Suara.com - Hakim Ketua Ignatius Eko Purwanto menegur Anita Kolopaking dalam sidang perkara gratifikasi kepengurusan fatwa Mahkaham Agung (MA) atas terdakwa Pinangki Sirna Malasari.
Dalam sidang yang berlangsung di Pengadilan Tindak Pidana Korupsi Jakarta Pusat, Anita selaku saksi diminta untuk tidak mengubah keterangan dalam Berita Acara Penyidikan (BAP).

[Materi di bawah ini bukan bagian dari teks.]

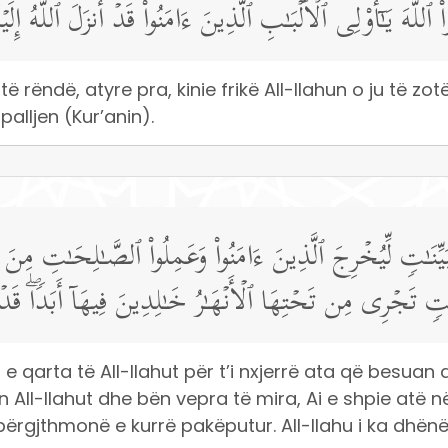
 ٱللَّهَ یَـٰۤأُو۟لِی ٱلۡأَلۡبَـٰبِ ٱلَّذِینَ ءَامَنُوا۟ۚ قَدۡ أَنزَلَ ٱللَّهُ إِل
ë rëndë, atyre pra, kinie frikë All-llahun o ju të zot
hpalljen (Kur’anin).
ُبَیِّنَـٰتࣲ لِّیُخۡرِجَ ٱلَّذِینَ ءَامَنُوا۟ وَعَمِلُوا۟ ٱلصَّـٰلِحَـٰتِ مِ
ٰتࣲ تَجۡرِی مِن تَحۡتِهَا ٱلۡأَنۡهَـٰرُ خَـٰلِدِینَ فِیهَاۤ أَبَدࣰاۖ قَدۡ 
 e qarta të All-llahut për t’i nxjerrë ata që besuan
on All-llahut dhe bën vepra të mira, Ai e shpie atë 
përgjthmonë e kurrë pakëputur. All-llahu i ka dhënë a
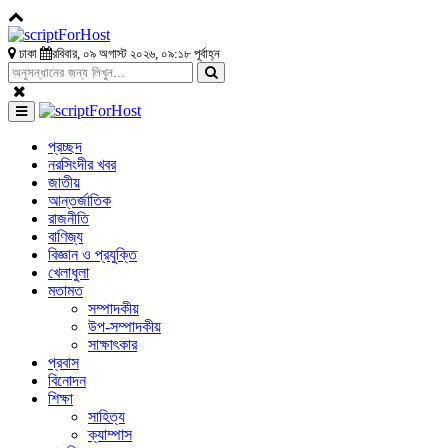
ঢাকা
রবিবার, ০৯ অগাস্ট ২০২৬, ০৯:১৮ পূর্বাহ্ন
প্রচ্ছদ
নরসিংদীর খবর
জাতীয়
আন্তর্জাতিক
রাজনীতি
বাণিজ্য
বিজ্ঞান ও প্রযুক্তি
খেলাধুলা
মতামত
সম্পাদকীয়
উপ-সম্পাদকীয়
সাক্ষাৎকার
প্রবাস
বিনোদন
শিক্ষা
সাহিত্য
ক্যাম্পাস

"Saya ingatkan saudara, saksi kan lawyer. Sebagai lawyer tahu konsekuensi tanda tangan BAP penyidikan. Makanya saya tanya kenapa cabut keterangan beda. Ketika saudara tanda tangan BAP tentunya saudara sudah baca isinya," kata Eko, Rabu (25/11/2020).
Semula, Jaksa KMS Ronny melayangkan sejumlah pertanyaan kepada Anita. Keterangan Anita yang berubah adalah soal pemesan tiket pesawat pada tanggal 19 November 2019.

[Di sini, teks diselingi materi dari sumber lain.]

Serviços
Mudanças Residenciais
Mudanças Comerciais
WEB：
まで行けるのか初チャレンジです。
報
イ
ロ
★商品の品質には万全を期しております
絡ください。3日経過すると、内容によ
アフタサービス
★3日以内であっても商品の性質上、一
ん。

Baca Juga: Desak Pinangki Gegara Uang, Anita Eks Pengacara Djoko Tjandra: Saya Dongkol
Pada tanggal tersebut, Anita bersama Pinangki terbang ke Kuala Lumpur, Malaysia untuk bertemu Djoko Tjandra. Di dalam BAP, Anita menyatakan jika tiket penerbangan tersebut dipesan oleh Pinangki.
Namun dalam ruang persidangan, Anita meralatnya dan mengaku tidak mengetahui darimana tiket penerbangan untuk dirinya menuju Kuala Lumpur.
Tak hanya itu, di dalam BAP Anita menyebut sosok Pinangki telah membuat 10 action plan pengurusan fatwa MA untuk Djoko Tjandra. Namun, dia kembali meralat dan menyatakan bahwa sosok Andi Irfan Jaya yang membuat action plan tersebut.
Kemudian, jaksa bertanya mengenai kesaksian Anita soal Djoko Tjandra yang menitipkan uang sebesar 500 ribu Dollar AS pada Andi Irfan Jaya. Padahal, di dalam BAP Anita sama sekali tidak menyebut nama eks kader Partai NasDem tersebut.
"Kenapa di BAP Saudara nggak bilang Andi Irfan Jaya? Ini kenapa enggak diceritakan di penyidik?" tanya Ronny.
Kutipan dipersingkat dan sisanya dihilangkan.